* [Exercise goal] Starting at the line with "## Table of Contents Handling (TOC)", repeat every line exactly until the records end, including the last one.

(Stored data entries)
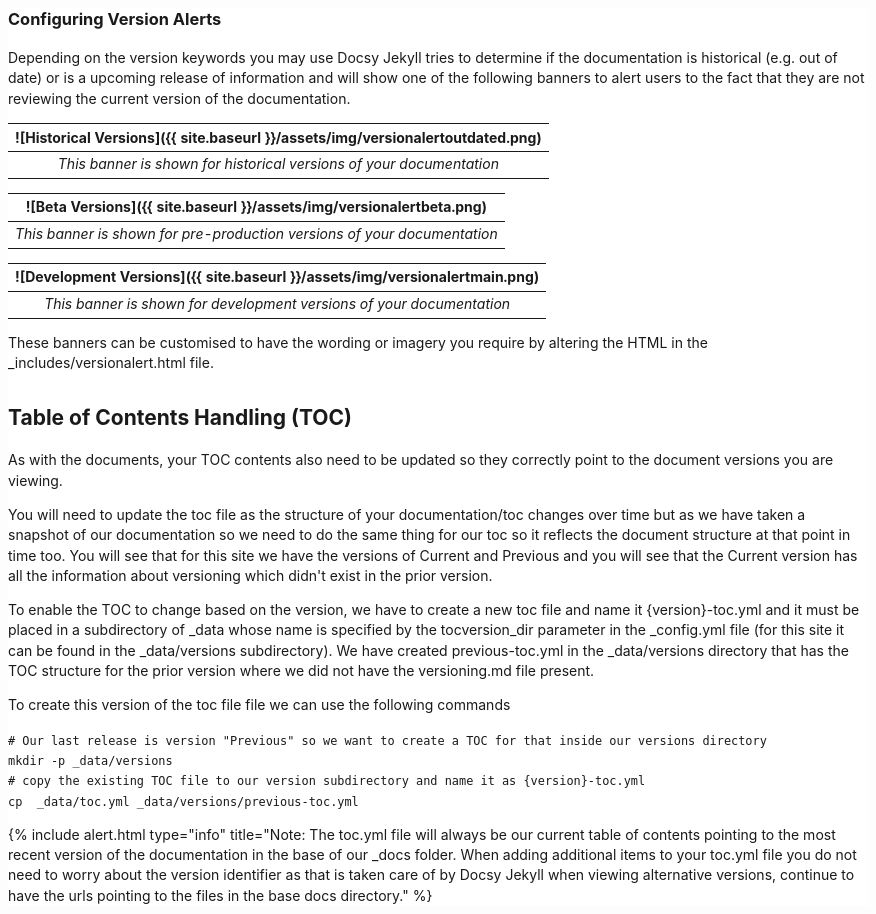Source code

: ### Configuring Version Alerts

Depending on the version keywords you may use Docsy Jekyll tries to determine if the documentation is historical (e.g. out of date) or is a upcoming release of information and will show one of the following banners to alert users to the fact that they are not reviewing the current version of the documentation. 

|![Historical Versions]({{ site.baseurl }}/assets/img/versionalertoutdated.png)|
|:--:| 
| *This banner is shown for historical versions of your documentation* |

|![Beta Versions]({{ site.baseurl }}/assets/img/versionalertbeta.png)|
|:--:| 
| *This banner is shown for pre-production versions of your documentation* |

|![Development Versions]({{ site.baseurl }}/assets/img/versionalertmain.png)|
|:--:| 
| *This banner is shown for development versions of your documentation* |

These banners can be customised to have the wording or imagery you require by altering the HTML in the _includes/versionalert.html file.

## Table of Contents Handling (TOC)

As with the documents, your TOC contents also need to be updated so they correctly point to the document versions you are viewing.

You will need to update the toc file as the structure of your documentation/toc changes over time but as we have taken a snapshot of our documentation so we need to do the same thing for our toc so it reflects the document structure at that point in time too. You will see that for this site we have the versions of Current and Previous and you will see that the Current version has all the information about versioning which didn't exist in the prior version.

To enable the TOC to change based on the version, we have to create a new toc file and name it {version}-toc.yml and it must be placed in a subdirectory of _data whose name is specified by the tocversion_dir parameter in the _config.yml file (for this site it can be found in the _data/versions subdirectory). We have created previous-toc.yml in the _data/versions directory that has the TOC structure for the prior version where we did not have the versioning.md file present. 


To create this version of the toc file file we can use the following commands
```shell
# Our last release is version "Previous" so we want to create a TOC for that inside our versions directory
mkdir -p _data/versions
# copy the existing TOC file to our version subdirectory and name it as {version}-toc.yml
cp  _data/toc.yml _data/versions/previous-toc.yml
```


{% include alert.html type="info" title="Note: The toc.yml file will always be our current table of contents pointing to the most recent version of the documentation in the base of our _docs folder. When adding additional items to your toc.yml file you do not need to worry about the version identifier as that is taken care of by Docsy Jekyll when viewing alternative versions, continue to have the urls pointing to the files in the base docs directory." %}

* [Answer to the exercise]
## Table of Contents Handling (TOC)

As with the documents, your TOC contents also need to be updated so they correctly point to the document versions you are viewing.

You will need to update the toc file as the structure of your documentation/toc changes over time but as we have taken a snapshot of our documentation so we need to do the same thing for our toc so it reflects the document structure at that point in time too. You will see that for this site we have the versions of Current and Previous and you will see that the Current version has all the information about versioning which didn't exist in the prior version.

To enable the TOC to change based on the version, we have to create a new toc file and name it {version}-toc.yml and it must be placed in a subdirectory of _data whose name is specified by the tocversion_dir parameter in the _config.yml file (for this site it can be found in the _data/versions subdirectory). We have created previous-toc.yml in the _data/versions directory that has the TOC structure for the prior version where we did not have the versioning.md file present. 


To create this version of the toc file file we can use the following commands
```shell
# Our last release is version "Previous" so we want to create a TOC for that inside our versions directory
mkdir -p _data/versions
# copy the existing TOC file to our version subdirectory and name it as {version}-toc.yml
cp  _data/toc.yml _data/versions/previous-toc.yml
```


{% include alert.html type="info" title="Note: The toc.yml file will always be our current table of contents pointing to the most recent version of the documentation in the base of our _docs folder. When adding additional items to your toc.yml file you do not need to worry about the version identifier as that is taken care of by Docsy Jekyll when viewing alternative versions, continue to have the urls pointing to the files in the base docs directory." %}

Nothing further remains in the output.